## Exercises to complete
1. In the post on the Gilbert decision, what sentence did the pot smuggler who left the country in 1979 receive?
2. Please carry on the post on the Gilbert decision from its final sentence, keeping the same voice.

Wednesday, June 15, 2011

Welcome back. Your dreams were your ticket out.

A pot smuggler who skipped the country in 1979 got five years. This is big news today, I guess because 31 years is a long time to be gone, only to find yourself back in front of Judge King. New courtroom, though. New building, too. Named for him, you know.

Episode Two, sponsored by Black’s Law

Roy Black has published a genuinely stirring account of the leader and inspiration that was and is Judge Phillip Hubbart. The essay is poignant and thought-provoking, aspiring to mirror the dedication to excellence personified by its subject. Highly recommended reading, in short.

As a public service, I will encapsulate a significantly more prolix work evincing perhaps not the same commitment to quality as Mr. Black’s. Let’s look just at the majority’s opening line in the en banc Gilbert decision:
Ezell Gilbert, a federal prisoner, wants to have an error of law in the calculation of his sentence corrected based upon a Supreme Court decision interpreting the sentencing guidelines, even though that decision was issued eleven years after he was sentenced.
Truly pregnant: There was an error. At sentencing. No one doubts that. Hell, the Supreme Court said so. But this guy, this “federal prisoner”, wants to have it fixed now.He wants us to correct a sentence eleven years later. Well, where’s it going to stop? How many more of he are there?

All that follows is structured in the predictable way: “He” is a hapless, unrepetent, common criminal. The opinion preempts sympathy by pointing out that, even if he has a point, his sentence might well be the same—then graciously allows that it might be less. Ultimately, it erects “finality of judgment” as the bulwark shielding civilized and free society from such incorrigibles, even taking liberties with Justice Powell, having already violated Justice Holmes.

The short answer to all of it: It is just the sentence, not the judgment, being challenged. Finality is not implicated. Once that dawns, lines like this seem ludicrous: “A federal prisoner’s right to have errors in the calculation of his sentence corrected is not without limits.” No? Well, why not? You can’t just apply the new Supreme Court case and reset the sentence? What’s the big deal? It’s not like anyone’s asking for a trial or anything.

## Information shown
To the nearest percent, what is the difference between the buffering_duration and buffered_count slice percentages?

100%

## Responses for each task
1. Five years.

2.
What must have driven Judge Hill to write the scathing dissent D.O.M. quoted at some length the other day is this reduction—this cheapening—of the judicial function from guardian of fairness to administrator of burdens. To claim that there is a higher value than ensuring that Americans are not capriciously incarcerated and that value is finality “of judgment” when really you mean “of penalty” is to abandon excellence as an aspiration. (And they know it; by violently distorting Holmes in ¶ 1, the majority seeks to cloak its abdication with excellence-by-association.) The fright for the future and lack of faith in our institutions that this abandonment symptomizes is so commonplace now that it escapes our notice—until we contrapose it with an image like Roy Black has painted with his essay.

Yesterday at the courthouse

The SEC got a split verdict yesterday in a civil case tried to a jury before Magistrate Judge McAliley. The amended complaint alleged that four people bought Neff Rental stock after receiving inside information that the company was to be acquired.

In December, two of the original defendants entered into settlements, signed by Judge Jordan, that included permanent injunctions against future violations of law. The SEC loves its permanent injunctions because they effectively reduce the burden of proof down to probable cause. But here’s a little nugget of law for defense attorneys and district judges (and future district judges): injunctions against violations of law are neither routine nor automatic. See S.E.C. v. Globus Group, 117 F.Supp.2d 1345 (S.D.Fla. 2000) (Jordan, J.).

The defendant found not liable yesterday was Dr. Sebastian de la Maza, 71-year-old father-in-law to then-Neff CEO and Miami Law graduate Juan Carlos Mas. The theory of defense de la Maza’s attorneys, James Sallah and Jeff Cox, put forth was that de la Maza had followed the stock for years.